In February 2020 I finally found the only and real Dutch Cemetery in Bheemunipatnam. It is not the one that the Indian tourist agencies advertise. That in fact is the Dutch /Flagstaff cemetery on the Beach road that I documented last year (add link).
I had to visit the St Peters church and two other cemeteries. At the last one I showed a picture from my site to two boys with a motorcycle. They guided the driver who I booked for the day to the right place. One of the guys continues on his motor fetching a key from somewhere. The Dutch Cemetery has a sign board saying that it was operational from 1661 until 1826. It has been put up by the District Tourism Promotion Council of Vaisakhapatnam.

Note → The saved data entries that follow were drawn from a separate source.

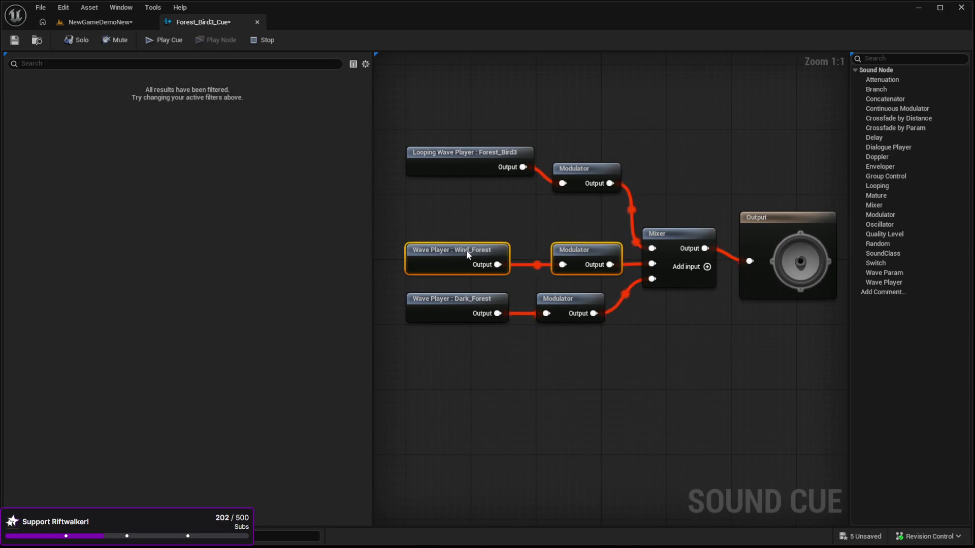
mouse_move(666, 344)
left_mouse_down()
mouse_move(669, 355)
mouse_move(655, 361)
left_mouse_up()
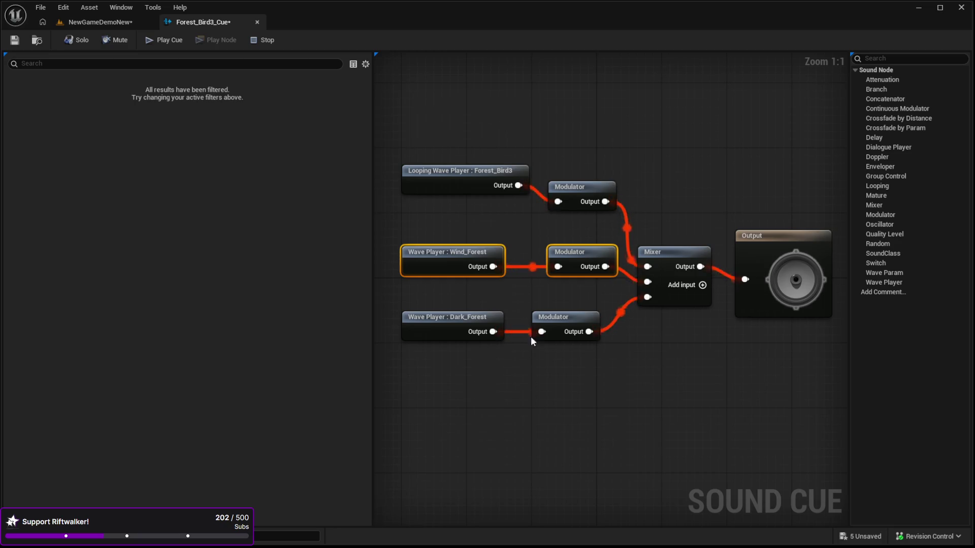
Step: Stop the preview and check the Dark_Forest, Wind_Forest and Forest_Bird3 modulators' volume ranges
left_click(559, 322)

It is since 1999 under protection as a declared monument under the Andhra Pradesh Ancient and Historical Monuments and Archeological Sites and remains Act of 1960. During the cause of the years the cemetery was buried under silt from the stream flowing from the hillock nearby and had been abandoned for years. The silt was found to be 4 1/2 feet above the original ground level.
This cemetery was restored in 1995 by Samuel Roberts under the aegis of the St. Peter’s Church, Bheemunipatnam. The church where I started earlier today. And with aid from the British Association for Cemeteries in South Asia. This cemetery has 39 graves, of which 15 are with stone capping and inscriptions and incised inscriptions in Dutch. “The gravestones whisper to us from the past. Step quietly and respectfully among these graves; it is a memorial for those who have gone long before us”. That is exactly what I did while taking pictures.
Outside there is an information board from the Visakhapatnam District Tourist Promotion Board. It has the same text as on boards from the Archeological Survey of India: this is an archeological monument under law, don’t touch it, you’ll be punished. I hope this helps preserve this shared heritage that the Indian media seem to have forgotten.